Rep. Mary Caferro, D-Helena, describes the program’s struggles as “an example of how children who have disabilities and their families — and their day-to-day struggle — get caught up in politics,” she said.
She believes that inserting OPI into CSCT management “added another layer of bureaucracy” to the program, and that the Gianforte administration should find a way to fund the program for the next two years.
“We have more General Fund than usual for the Medicaid program, thanks to the COVID fiscal relief, and state revenue came in higher than projected,” she said.
Caferro also noted that Gianforte included CSCT funding in his original budget presented to the Legislature.
Bedey said the administration overlooked CSCT because it had not been presented as a new proposal but was “hidden” within ongoing funding.
“The Legislature was not made aware that the soft match was no longer permissible until the Legislature’s fiscal analyst discovered this within the governor’s budget,” Bedey said. “The Legislature was distressed to find out that DPHHS had diverted funds from other Medicaid programs to cover that match starting in 2020.”

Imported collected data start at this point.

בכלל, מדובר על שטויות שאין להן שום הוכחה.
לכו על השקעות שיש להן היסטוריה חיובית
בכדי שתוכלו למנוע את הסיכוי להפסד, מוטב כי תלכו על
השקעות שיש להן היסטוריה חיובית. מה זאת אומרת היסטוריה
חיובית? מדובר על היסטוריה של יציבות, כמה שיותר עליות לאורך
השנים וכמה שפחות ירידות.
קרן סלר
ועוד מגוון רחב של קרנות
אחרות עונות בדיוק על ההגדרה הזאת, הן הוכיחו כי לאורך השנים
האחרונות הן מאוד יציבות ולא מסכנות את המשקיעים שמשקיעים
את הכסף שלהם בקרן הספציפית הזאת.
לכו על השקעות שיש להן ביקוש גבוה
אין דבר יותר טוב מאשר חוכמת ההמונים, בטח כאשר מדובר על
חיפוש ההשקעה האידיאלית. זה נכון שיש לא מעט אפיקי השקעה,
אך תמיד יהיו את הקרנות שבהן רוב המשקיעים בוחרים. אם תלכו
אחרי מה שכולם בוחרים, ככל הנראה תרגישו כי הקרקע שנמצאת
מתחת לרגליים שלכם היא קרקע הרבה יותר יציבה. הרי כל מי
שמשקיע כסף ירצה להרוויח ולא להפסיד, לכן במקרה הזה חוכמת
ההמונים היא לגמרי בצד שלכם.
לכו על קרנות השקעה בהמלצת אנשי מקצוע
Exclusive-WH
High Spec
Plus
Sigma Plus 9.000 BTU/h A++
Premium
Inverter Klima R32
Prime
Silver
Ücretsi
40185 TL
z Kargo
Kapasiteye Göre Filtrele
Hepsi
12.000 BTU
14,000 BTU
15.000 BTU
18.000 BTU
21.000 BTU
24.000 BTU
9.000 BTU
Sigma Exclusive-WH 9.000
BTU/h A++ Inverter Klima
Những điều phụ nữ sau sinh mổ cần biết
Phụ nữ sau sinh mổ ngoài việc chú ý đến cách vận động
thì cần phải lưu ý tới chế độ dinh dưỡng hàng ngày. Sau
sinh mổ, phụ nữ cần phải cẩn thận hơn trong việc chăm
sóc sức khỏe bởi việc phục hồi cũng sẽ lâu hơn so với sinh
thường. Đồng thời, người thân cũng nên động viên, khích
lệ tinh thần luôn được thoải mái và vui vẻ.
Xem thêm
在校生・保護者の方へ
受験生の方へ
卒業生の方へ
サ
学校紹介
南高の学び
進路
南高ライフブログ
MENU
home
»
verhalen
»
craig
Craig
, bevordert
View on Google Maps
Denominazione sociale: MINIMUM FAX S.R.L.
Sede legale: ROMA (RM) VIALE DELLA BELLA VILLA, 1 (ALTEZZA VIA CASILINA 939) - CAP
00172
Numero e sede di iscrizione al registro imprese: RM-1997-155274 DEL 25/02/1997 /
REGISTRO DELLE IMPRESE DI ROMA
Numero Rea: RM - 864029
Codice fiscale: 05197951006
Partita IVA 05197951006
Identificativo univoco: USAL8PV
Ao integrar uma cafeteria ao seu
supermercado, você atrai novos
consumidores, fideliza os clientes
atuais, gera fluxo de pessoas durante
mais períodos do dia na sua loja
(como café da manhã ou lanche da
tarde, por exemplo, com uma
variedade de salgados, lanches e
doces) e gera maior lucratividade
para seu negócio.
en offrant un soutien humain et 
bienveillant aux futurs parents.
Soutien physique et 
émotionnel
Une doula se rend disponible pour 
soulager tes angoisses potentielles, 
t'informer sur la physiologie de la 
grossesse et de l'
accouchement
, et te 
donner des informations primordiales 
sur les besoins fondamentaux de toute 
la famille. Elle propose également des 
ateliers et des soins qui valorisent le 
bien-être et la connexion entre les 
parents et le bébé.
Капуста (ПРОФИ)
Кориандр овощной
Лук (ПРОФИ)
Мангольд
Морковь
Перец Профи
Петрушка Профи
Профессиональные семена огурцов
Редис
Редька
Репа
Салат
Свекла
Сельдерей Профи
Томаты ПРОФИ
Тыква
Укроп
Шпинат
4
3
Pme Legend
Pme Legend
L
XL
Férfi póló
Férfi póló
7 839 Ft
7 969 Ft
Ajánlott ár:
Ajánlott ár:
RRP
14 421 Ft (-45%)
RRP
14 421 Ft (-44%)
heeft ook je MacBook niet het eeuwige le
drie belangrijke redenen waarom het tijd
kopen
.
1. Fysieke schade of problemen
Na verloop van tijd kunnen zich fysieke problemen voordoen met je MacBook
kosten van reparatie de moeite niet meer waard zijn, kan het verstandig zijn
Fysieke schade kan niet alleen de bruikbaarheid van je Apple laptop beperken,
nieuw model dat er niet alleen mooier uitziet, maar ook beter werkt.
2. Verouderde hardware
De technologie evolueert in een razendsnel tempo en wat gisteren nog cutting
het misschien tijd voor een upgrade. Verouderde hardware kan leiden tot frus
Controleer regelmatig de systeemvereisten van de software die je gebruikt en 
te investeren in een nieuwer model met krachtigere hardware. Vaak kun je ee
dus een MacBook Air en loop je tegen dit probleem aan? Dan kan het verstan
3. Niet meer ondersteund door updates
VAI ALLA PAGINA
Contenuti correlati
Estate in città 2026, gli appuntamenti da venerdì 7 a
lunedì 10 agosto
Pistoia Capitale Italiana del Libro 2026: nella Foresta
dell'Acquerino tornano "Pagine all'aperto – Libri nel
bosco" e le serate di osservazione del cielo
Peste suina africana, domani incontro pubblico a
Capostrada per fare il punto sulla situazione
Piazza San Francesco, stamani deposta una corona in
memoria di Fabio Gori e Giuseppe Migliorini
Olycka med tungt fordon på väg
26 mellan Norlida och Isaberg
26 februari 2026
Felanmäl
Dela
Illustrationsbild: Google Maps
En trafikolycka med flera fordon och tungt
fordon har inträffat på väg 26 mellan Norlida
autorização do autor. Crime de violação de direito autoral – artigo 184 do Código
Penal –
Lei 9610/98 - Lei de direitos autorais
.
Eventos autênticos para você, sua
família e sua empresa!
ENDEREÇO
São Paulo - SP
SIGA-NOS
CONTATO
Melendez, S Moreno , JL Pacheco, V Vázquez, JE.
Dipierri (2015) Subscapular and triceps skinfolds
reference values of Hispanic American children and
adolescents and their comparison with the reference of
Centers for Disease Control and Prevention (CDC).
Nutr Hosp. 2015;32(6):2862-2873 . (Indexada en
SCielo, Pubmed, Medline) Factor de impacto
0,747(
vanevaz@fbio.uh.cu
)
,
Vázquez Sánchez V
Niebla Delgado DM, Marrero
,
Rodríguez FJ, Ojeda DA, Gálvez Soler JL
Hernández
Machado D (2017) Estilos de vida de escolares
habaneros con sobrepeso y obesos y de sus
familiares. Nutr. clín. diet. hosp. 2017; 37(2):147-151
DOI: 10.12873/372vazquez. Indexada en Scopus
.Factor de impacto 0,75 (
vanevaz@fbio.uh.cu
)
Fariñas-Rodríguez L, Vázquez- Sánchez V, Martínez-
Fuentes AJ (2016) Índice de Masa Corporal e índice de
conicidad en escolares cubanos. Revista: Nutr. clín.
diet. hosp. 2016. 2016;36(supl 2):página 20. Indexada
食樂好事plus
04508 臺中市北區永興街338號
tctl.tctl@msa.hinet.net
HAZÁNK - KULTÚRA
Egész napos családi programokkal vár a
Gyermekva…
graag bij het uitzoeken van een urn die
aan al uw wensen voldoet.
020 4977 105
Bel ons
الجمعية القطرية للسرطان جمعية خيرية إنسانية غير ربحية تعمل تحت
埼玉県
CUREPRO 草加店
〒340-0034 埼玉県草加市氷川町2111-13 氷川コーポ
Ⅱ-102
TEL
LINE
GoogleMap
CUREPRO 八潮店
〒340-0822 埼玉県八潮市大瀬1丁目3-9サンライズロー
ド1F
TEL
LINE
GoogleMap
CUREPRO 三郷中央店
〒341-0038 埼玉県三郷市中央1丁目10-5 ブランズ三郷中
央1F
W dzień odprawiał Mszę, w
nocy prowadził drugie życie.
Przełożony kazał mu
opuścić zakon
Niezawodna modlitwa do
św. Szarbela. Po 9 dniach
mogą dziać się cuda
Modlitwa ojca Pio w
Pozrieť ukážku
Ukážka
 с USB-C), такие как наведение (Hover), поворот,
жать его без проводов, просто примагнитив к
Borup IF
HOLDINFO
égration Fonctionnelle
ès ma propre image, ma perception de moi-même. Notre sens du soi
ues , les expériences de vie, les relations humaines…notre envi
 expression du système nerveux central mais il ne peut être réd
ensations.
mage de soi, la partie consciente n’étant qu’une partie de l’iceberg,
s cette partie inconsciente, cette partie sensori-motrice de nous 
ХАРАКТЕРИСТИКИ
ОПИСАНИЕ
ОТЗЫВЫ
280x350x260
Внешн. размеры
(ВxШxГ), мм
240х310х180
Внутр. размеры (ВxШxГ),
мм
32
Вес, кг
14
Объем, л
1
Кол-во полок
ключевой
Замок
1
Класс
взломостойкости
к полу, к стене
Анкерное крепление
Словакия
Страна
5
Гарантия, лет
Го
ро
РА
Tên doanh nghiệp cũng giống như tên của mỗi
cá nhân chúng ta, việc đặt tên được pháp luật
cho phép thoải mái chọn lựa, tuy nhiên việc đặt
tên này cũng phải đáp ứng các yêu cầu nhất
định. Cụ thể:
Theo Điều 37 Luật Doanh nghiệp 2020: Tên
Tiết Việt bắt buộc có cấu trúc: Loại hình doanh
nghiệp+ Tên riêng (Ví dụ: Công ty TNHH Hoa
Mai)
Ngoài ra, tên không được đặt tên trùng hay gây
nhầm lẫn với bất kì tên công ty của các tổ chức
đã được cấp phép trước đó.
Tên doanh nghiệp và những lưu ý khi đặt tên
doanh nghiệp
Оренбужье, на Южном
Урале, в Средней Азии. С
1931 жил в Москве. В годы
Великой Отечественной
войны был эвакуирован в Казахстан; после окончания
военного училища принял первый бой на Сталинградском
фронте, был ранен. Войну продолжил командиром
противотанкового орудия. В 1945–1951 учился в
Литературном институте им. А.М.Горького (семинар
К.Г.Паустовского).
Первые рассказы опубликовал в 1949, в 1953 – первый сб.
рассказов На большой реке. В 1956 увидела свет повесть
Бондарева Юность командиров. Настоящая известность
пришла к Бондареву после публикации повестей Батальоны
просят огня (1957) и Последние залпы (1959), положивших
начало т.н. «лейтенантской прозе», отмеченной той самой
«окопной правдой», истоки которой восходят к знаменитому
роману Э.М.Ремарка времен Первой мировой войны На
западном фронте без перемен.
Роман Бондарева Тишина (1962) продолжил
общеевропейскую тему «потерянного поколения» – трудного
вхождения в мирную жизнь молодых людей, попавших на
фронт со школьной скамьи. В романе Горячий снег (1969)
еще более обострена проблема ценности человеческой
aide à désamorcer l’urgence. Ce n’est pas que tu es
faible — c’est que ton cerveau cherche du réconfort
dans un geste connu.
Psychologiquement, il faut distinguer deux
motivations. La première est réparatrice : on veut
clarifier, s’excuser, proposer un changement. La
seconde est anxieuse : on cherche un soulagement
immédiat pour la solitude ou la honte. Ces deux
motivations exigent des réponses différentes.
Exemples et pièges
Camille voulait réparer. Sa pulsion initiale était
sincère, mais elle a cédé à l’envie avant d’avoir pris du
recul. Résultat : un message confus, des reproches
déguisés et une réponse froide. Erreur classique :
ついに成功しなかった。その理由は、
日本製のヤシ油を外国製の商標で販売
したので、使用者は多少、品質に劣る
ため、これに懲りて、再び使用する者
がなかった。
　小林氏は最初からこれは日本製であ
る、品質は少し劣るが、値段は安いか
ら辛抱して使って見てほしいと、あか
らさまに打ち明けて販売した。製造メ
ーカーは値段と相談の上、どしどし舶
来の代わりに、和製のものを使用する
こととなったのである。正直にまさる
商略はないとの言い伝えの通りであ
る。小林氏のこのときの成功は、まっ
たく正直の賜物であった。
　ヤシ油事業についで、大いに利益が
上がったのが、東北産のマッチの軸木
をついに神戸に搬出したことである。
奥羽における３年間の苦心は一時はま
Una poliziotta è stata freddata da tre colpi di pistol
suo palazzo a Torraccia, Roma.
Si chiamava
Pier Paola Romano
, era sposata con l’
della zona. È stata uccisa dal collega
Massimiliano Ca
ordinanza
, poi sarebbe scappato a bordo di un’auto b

Bedey, who was a school board member in Hamilton for nine years, said the Legislative Finance Committee staff will report in December on the feasibility of studying youth mental health programs.
“In order to be prudent stewards of taxpayer dollars and do the best we can to meet mental health needs and suicide prevention, it’s incumbent on us to scrutinize the effectiveness of programs. Maybe there are alternatives,” he said.
“I understand the need to have some type of concrete measuring tool to see if something works or not,” said Altacare’s Mann, “but mental health is the most difficult discipline to come up with measuring success. I think one of the biggest ways of determining whether these programs are effective and successful is that schools want us there.”